▶ **Extract**:
....

How then would administration raise more taxes equitably?

Well, the economic team wanted us to believe that the income tax cuts would be one way to spread the burden, since it would give tax breaks to the middle class. Hmm.

Surely the tax break would be most welcome. It would exempt those earning less than P250,000 a year, or about P20,000 a month, an amount even less than the income for a household to survive these days.

Based on government estimates, the “exempted” tax bracket would comprise more than 80 percent of the total number of taxpayers.

Still, they could never be the “middle class” in this country. The “middle class” would have tax breaks, too, but they would not be exempted. They would be on those in the next three tax brackets with yearly income of P250,000 to P2 million. They would be some 18 percent of the taxpayers.

Now they would have rates of 20 percent (yearly income of P250,000 to P400,000); 25 percent (P400,000 to P800,000); and 30 percent (P800,000 to P2 million).

....

▶ **Prompt 1**:
Copy the records word for word, leaving out the pictures.
The records have nothing to do with the text above.

....

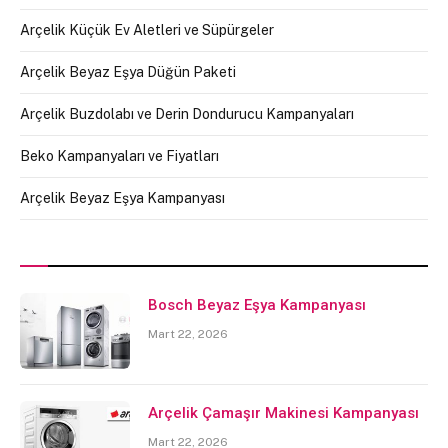
Arçelik Küçük Ev Aletleri ve Süpürgeler
Arçelik Beyaz Eşya Düğün Paketi
Arçelik Buzdolabı ve Derin Dondurucu Kampanyaları
Beko Kampanyaları ve Fiyatları
Arçelik Beyaz Eşya Kampanyası
Bosch Beyaz Eşya Kampanyası
Mart 22, 2026
Arçelik Çamaşır Makinesi Kampanyası
Mart 22, 2026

....

▶ **Prompt 2**:
List each tax rate the tax-cut excerpt gives for the middle-class brackets, along with its yearly income range.

▶ **Output 1**:
Arçelik Küçük Ev Aletleri ve Süpürgeler
Arçelik Beyaz Eşya Düğün Paketi
Arçelik Buzdolabı ve Derin Dondurucu Kampanyaları
Beko Kampanyaları ve Fiyatları
Arçelik Beyaz Eşya Kampanyası
Bosch Beyaz Eşya Kampanyası
Mart 22, 2026
Arçelik Çamaşır Makinesi Kampanyası
Mart 22, 2026

▶ **Output 2**:
- 20 percent: P250,000 to P400,000
- 25 percent: P400,000 to P800,000
- 30 percent: P800,000 to P2 million